THE second Vatican official in a matter of months is to be parachuted into Scotland to help address the high-profile problems of the past year.
Monsignor Patrick Burke, regularly touted as a frontrunner to head one of Scotland's eight dioceses, will effectively become the number two within the Archdiocese of St Andrews and Edinburgh.
He has already been called back to the Archdiocese where he was ordained and is expected to be named vicar general, the principal deputy of the bishop in charge of the administration of a diocese.
Monsignor Burke moves from a key role within the Congregation for the Doctrine of the Faith, the Vatican department responsible for enforcing Catholic orthodoxy.
Until the last minute he had been touted as the potential Archbishop of St Andrews and Edinburgh before Leo Cushley was appointed.
Archbishop Cushley personally requested the return of Monsignor Burke, with the move to Scotland seen as something of a backwards career step taken to deal with the crisis on his home patch.
It again fuels the speculation as to who will take over any of the vacancies at the various dioceses currently with no bishop or a bishop about to depart.
Rhodesian-born, educated at St Andrews and fluent in German, Monsignor Burke was well-known to Pope Emeritus Benedict and was said to be the former Pontiff's behind-the-scenes troubleshooter with the Anglican faith.
Like Archbishop Cushley, the Vatican will hope his talents will be used to heal the wounds in the Archdiocese after the Cardinal O'Brien fiasco, while addressing other issues in Scotland.
Cardinal O'Brien resigned as Archbishop of St Andrews and Edinburgh nine months ago after admitting decades of sexual behaviour with other clerics and was exiled by the Vatican from Scotland in May.
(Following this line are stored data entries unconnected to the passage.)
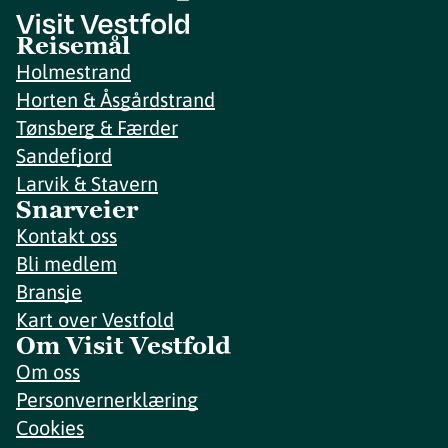
Reisemål
Holmestrand
Horten & Åsgårdstrand
Tønsberg & Færder
Sandefjord
Larvik & Stavern
Snarveier
Kontakt oss
Bli medlem
Bransje
Kart over Vestfold
Om Visit Vestfold
Om oss
Personvernerklæring
Cookies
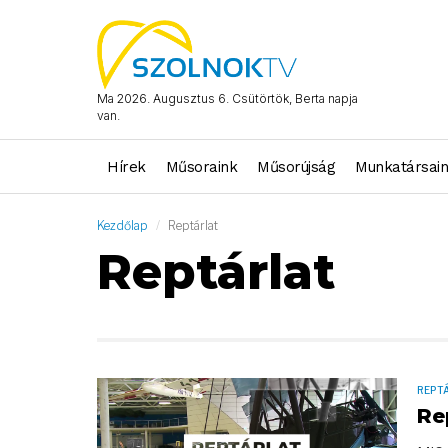
Ma 2026. Augusztus 6. Csütörtök, Berta napja
van.
Hírek
Műsoraink
Műsorújság
Munkatársai
Kezdőlap
Reptárlat
Reptárlat
REPT
Re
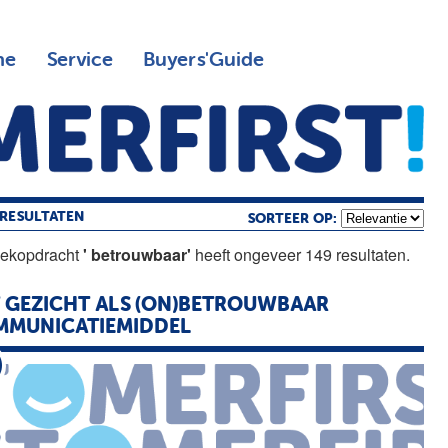
ne
Service
Buyers'Guide
RESULTATEN
SORTEER OP:
oekopdracht
' betrouwbaar'
heeft ongeveer 149 resultaten.
 GEZICHT ALS (ON)BETROUWBAAR
MMUNICATIEMIDDEL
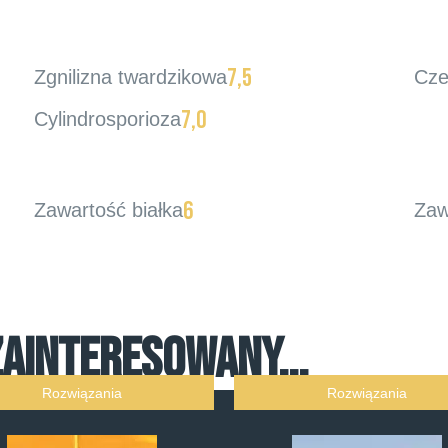
7,5
Zgnilizna twardzikowa
Cze
7,0
Cylindrosporioza
6
Zawartość białka
Zaw
ZAINTERESOWANY...
Rozwiązania
Rozwiązania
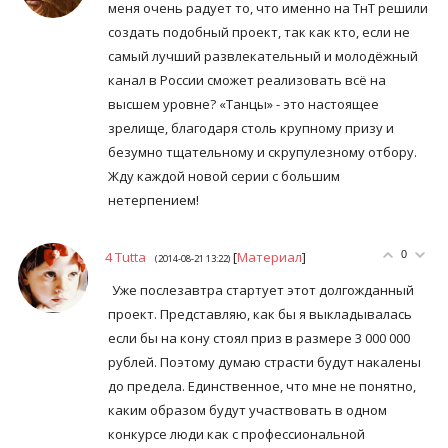
меня очень радует то, что именно на ТнТ решили
создать подобный проект, так как кто, если не
самый лучший развлекательный и молодёжный
канал в России сможет реализовать всё на
высшем уровне? «Танцы» - это настоящее
зрелище, благодаря столь крупному призу и
безумно тщательному и скрупулезному отбору.
Жду каждой новой серии с большим
нетерпением!
4
Tutta
[
Материал
]
0
(2014-08-21 13:22)
Уже послезавтра стартует этот долгожданный
проект. Представляю, как бы я выкладывалась
если бы на кону стоял приз в размере 3 000 000
рублей. Поэтому думаю страсти будут накалены
до предела. Единственное, что мне не понятно,
каким образом будут участвовать в одном
конкурсе люди как с профессиональной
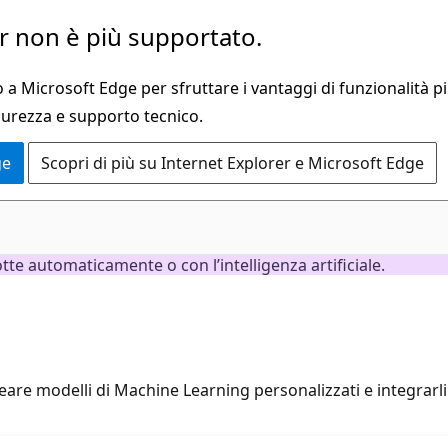
 non è più supportato.
a Microsoft Edge per sfruttare i vantaggi di funzionalità pi
curezza e supporto tecnico.
ge
Scopri di più su Internet Explorer e Microsoft Edge
e automaticamente o con l’intelligenza artificiale.
e modelli di Machine Learning personalizzati e integrarli n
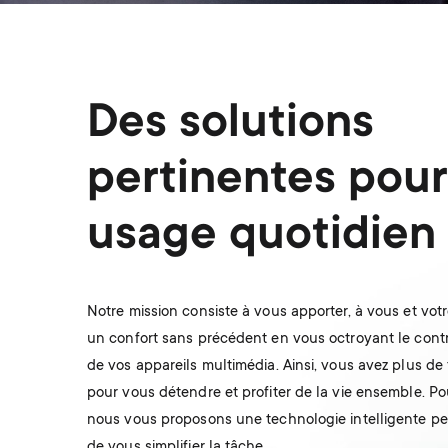
Des solutions
pertinentes pour
usage quotidien
Notre mission consiste à vous apporter, à vous et votre
un confort sans précédent en vous octroyant le contr
de vos appareils multimédia. Ainsi, vous avez plus de
pour vous détendre et profiter de la vie ensemble. Pou
nous vous proposons une technologie intelligente p
de vous simplifier la tâche.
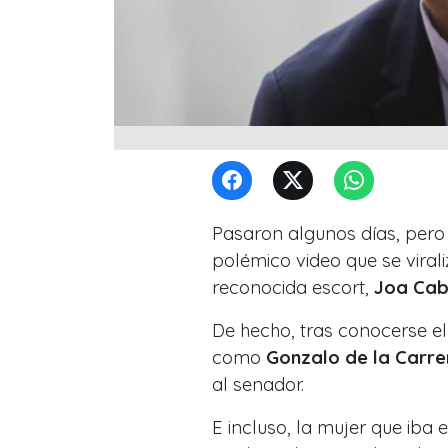
Pasaron algunos días, pero
polémico video que se vira
reconocida escort,
Joa Cab
De hecho, tras conocerse el 
como
Gonzalo de la Carre
al senador.
E incluso, la mujer que iba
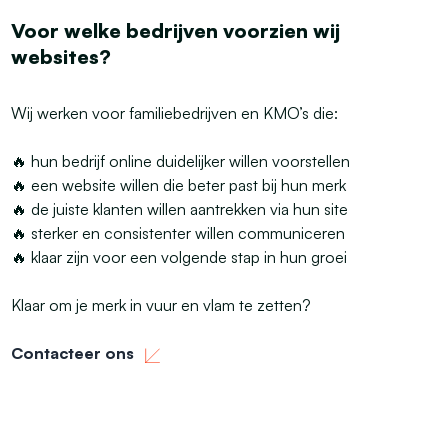
Voor welke bedrijven voorzien wij
websites?
Wij werken voor familiebedrijven en KMO’s die:
🔥 hun bedrijf online duidelijker willen voorstellen
🔥 een website willen die beter past bij hun merk
🔥 de juiste klanten willen aantrekken via hun site
🔥 sterker en consistenter willen communiceren
🔥 klaar zijn voor een volgende stap in hun groei
Klaar om je merk in vuur en vlam te zetten?
Contacteer ons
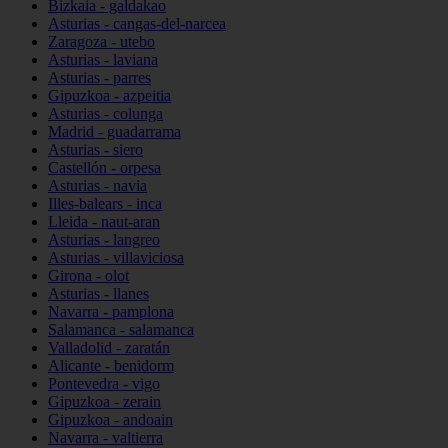
Bizkaia - galdakao
Asturias - cangas-del-narcea
Zaragoza - utebo
Asturias - laviana
Asturias - parres
Gipuzkoa - azpeitia
Asturias - colunga
Madrid - guadarrama
Asturias - siero
Castellón - orpesa
Asturias - navia
Illes-balears - inca
Lleida - naut-aran
Asturias - langreo
Asturias - villaviciosa
Girona - olot
Asturias - llanes
Navarra - pamplona
Salamanca - salamanca
Valladolid - zaratán
Alicante - benidorm
Pontevedra - vigo
Gipuzkoa - zerain
Gipuzkoa - andoain
Navarra - valtierra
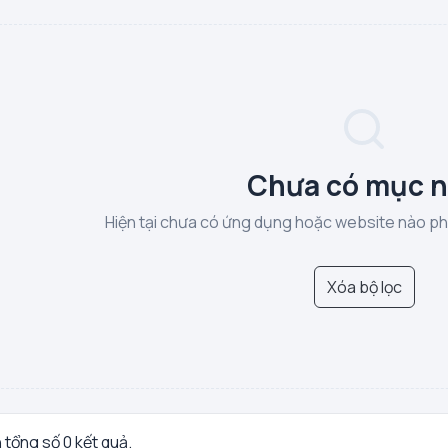
Chưa có mục 
Hiện tại chưa có ứng dụng hoặc website nào phù
Xóa bộ lọc
n tổng số 0 kết quả.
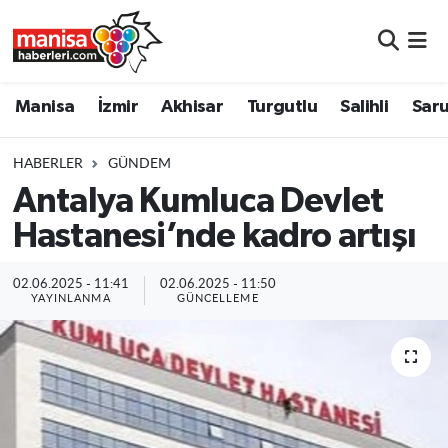
Manisa
Manisa Nöbetçi Eczaneler
Manisa
İzmir
Akhisar
Turgutlu
Salihli
Saru
İzmir
Manisa Hava Durumu
HABERLER
GÜNDEM
Akhisar
Manisa Namaz Vakitleri
Antalya Kumluca Devlet
Hastanesi’nde kadro artışı
Turgutlu
Manisa Trafik Yoğunluk Haritası
Salihli
Süper Lig Puan Durumu ve Fikstür
02.06.2025 - 11:41
02.06.2025 - 11:50
YAYINLANMA
GÜNCELLEME
Saruhanlı
Tüm Manşetler
Soma
Son Dakika Haberleri
Resmi İlanlar
Haber Arşivi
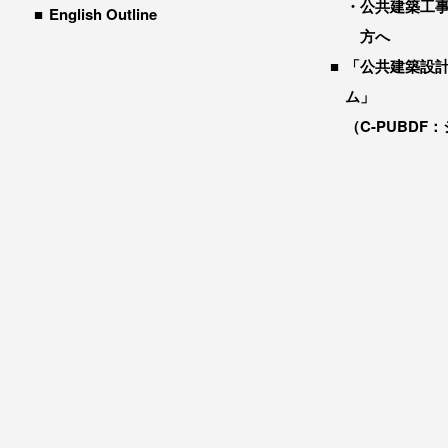
公共建築工
English Outline
方へ
「公共建築設
ム」
（C-PUBDF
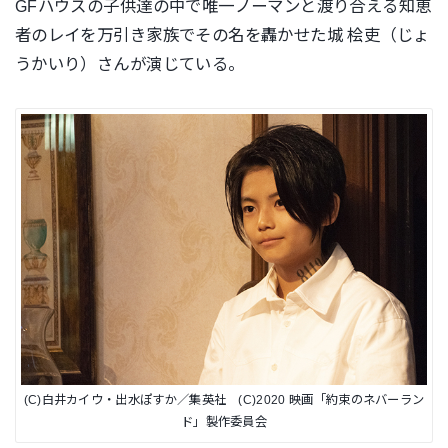
GFハウスの子供達の中で唯一ノーマンと渡り合える知恵
者のレイを万引き家族でその名を轟かせた城 桧吏（じょ
うかいり）さんが演じている。
(C)白井カイウ・出水ぽすか／集英社 (C)2020 映画「約束のネバーラン
ド」製作委員会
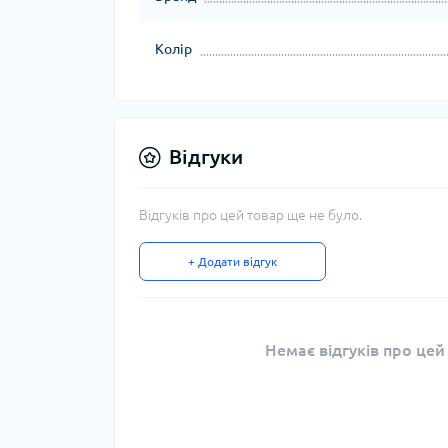
Колір
Відгуки
Відгуків про цей товар ще не було.
+ Додати відгук
Немає відгуків про цей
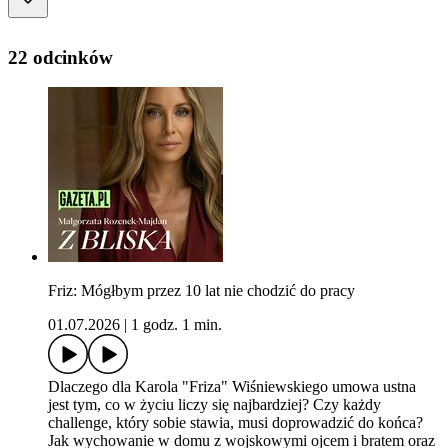
22 odcinków
Friz: Mógłbym przez 10 lat nie chodzić do pracy
01.07.2026
|
1 godz. 1 min.
Dlaczego dla Karola "Friza" Wiśniewskiego umowa ustna
jest tym, co w życiu liczy się najbardziej? Czy każdy
challenge, który sobie stawia, musi doprowadzić do końca?
Jak wychowanie w domu z wojskowymi ojcem i bratem oraz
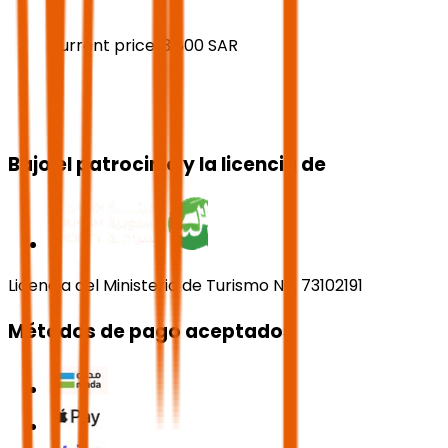
Current price:
3,800
SAR
Bajo el patrocinio y la licencia de
Licencia del Ministerio de Turismo No. 73102191
Métodos de pago aceptados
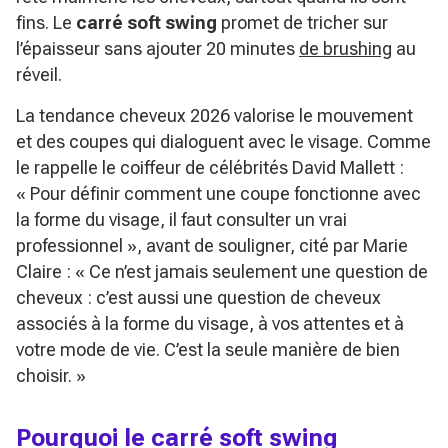
fins. Le
carré soft swing
promet de tricher sur
l’épaisseur sans ajouter 20 minutes
de brushing
au
réveil.
La tendance cheveux 2026 valorise le mouvement
et des coupes qui dialoguent avec le visage. Comme
le rappelle le coiffeur de célébrités David Mallett :
« Pour définir comment une coupe fonctionne avec
la forme du visage, il faut consulter un vrai
professionnel »
, avant de souligner, cité par Marie
Claire :
« Ce n’est jamais seulement une question de
cheveux : c’est aussi une question de cheveux
associés à la forme du visage, à vos attentes et à
votre mode de vie. C’est la seule manière de bien
choisir. »
Pourquoi le carré soft swing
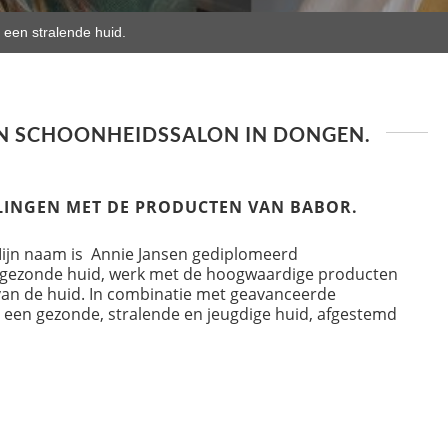
een stralende huid.
N SCHOONHEIDSSALON IN DONGEN.
ELINGEN MET DE PRODUCTEN VAN BABOR.
Mijn naam is Annie Jansen gediplomeerd
n gezonde huid, werk met de hoogwaardige producten
 van de huid. In combinatie met geavanceerde
een gezonde, stralende en jeugdige huid, afgestemd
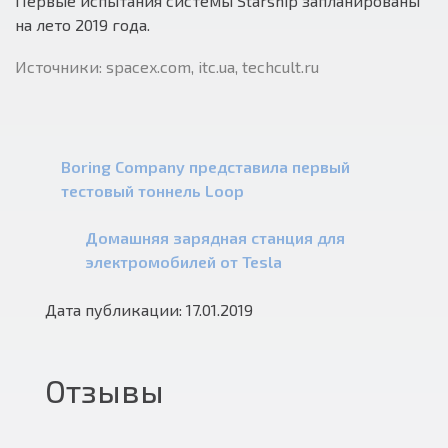
Первые испытания системы Starship запланированы
на лето 2019 года.
Источники: spacex.com, itc.ua, techcult.ru
Boring Company представила первый
тестовый тоннель Loop
Домашняя зарядная станция для
электромобилей от Tesla
Дата публикации: 17.01.2019
Отзывы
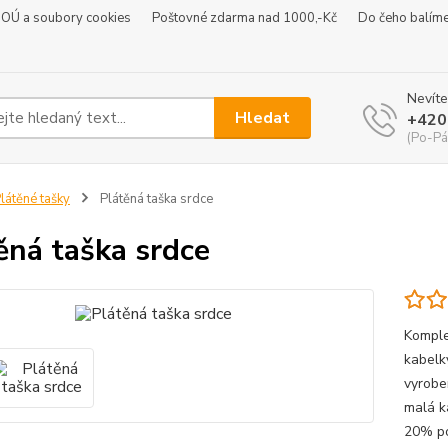
 OÚ a soubory cookies
Poštovné zdarma nad 1000,-Kč
Do čeho balím
Nevíte
Hledat
+420
(Po-Pá
látěné tašky
Plátěná taška srdce
ěná taška srdce
Komple
kabelk
vyrobe
malá k
20% po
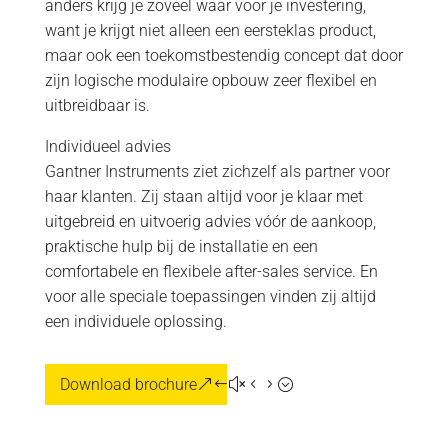
anders krijg je zoveel waar voor je investering,
want je krijgt niet alleen een eersteklas product,
maar ook een toekomstbestendig concept dat door
zijn logische modulaire opbouw zeer flexibel en
uitbreidbaar is.
Individueel advies
Gantner Instruments ziet zichzelf als partner voor
haar klanten. Zij staan altijd voor je klaar met
uitgebreid en uitvoerig advies vóór de aankoop,
praktische hulp bij de installatie en een
comfortabele en flexibele after-sales service. En
voor alle speciale toepassingen vinden zij altijd
een individuele oplossing.
Download brochure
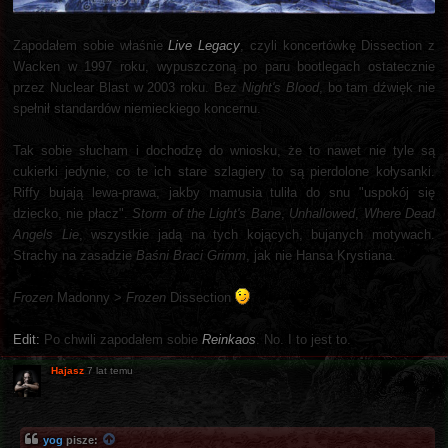
Zapodałem sobie właśnie
Live Legacy
, czyli koncertówkę Dissection z
Wacken w 1997 roku, wypuszczoną po paru bootlegach ostatecznie
przez Nuclear Blast w 2003 roku. Bez
Night's Blood
, bo tam dźwięk nie
spełnił standardów niemieckiego koncernu.
Tak sobie słucham i dochodzę do wniosku, że to nawet nie tyle są
cukierki jedynie, co te ich stare szlagiery to są pierdolone kołysanki.
Riffy bujają lewa-prawa, jakby mamusia tuliła do snu "uspokój się
dziecko, nie płacz".
Storm of the Light's Bane
,
Unhallowed
,
Where Dead
Angels Lie
, wszystkie jadą na tych kojących, bujanych motywach.
Strachy na zasadzie
Baśni Braci Grimm
, jak nie Hansa Krystiana.
Frozen
Madonny >
Frozen
Dissection
Edit:
Po chwili zapodałem sobie
Reinkaos
. No. I to jest to.
Hajasz
7 lat temu
yog
pisze:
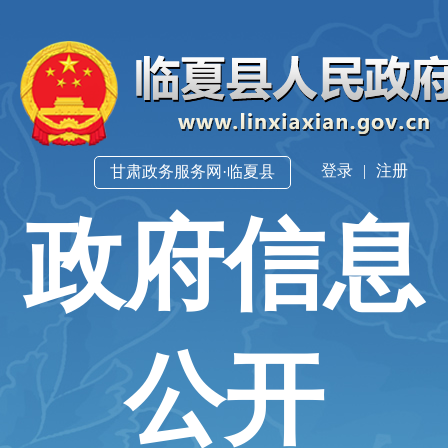
登录
|
注册
甘肃政务服务网·临夏县
政府信息
公开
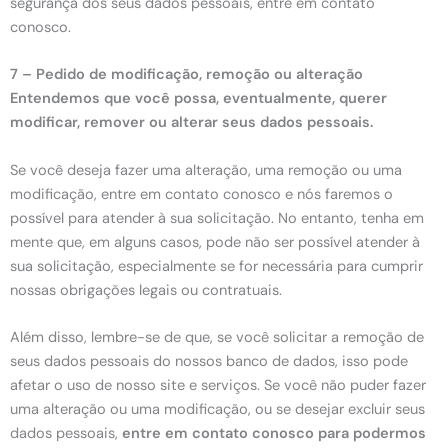
segurança dos seus dados pessoais, entre em contato
conosco.
7 – Pedido de modificação, remoção ou alteração
Entendemos que você possa, eventualmente, querer
modificar, remover ou alterar seus dados pessoais.
Se você deseja fazer uma alteração, uma remoção ou uma
modificação, entre em contato conosco e nós faremos o
possível para atender à sua solicitação. No entanto, tenha em
mente que, em alguns casos, pode não ser possível atender à
sua solicitação, especialmente se for necessária para cumprir
nossas obrigações legais ou contratuais.
Além disso, lembre-se de que, se você solicitar a remoção de
seus dados pessoais do nossos banco de dados, isso pode
afetar o uso de nosso site e serviços. Se você não puder fazer
uma alteração ou uma modificação, ou se desejar excluir seus
dados pessoais,
entre em contato conosco para podermos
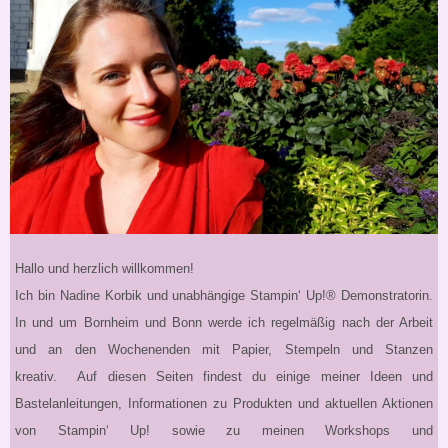
Hallo und herzlich willkommen!
Ich bin Nadine Korbik und unabhängige Stampin‘ Up!® Demonstratorin.
In und um Bornheim und Bonn werde ich regelmäßig nach der Arbeit
und an den Wochenenden mit Papier, Stempeln und Stanzen
kreativ. Auf diesen Seiten findest du einige meiner Ideen und
Bastelanleitungen, Informationen zu Produkten und aktuellen Aktionen
von Stampin‘ Up! sowie zu meinen Workshops und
He remains a cardinal.
One source said: "Burke was hated by Keith O'Brien. Here we had this multi-lingual, intellectual guy who O'Brien prevented going to Rome because he thought he was too right-wing and sent him to Burntisland and then Bannockburn."
Another said: "It says something about both the guys they've come back to Scotland to sort out a mess not of their making. Leo was a year or two away from becoming a nuncio (papal ambassador) and Patrick had been expected to rise upwards in the Vatican.
"It shows that for now Pope Francis isn't treating Scotland as the backwater it was for a long time."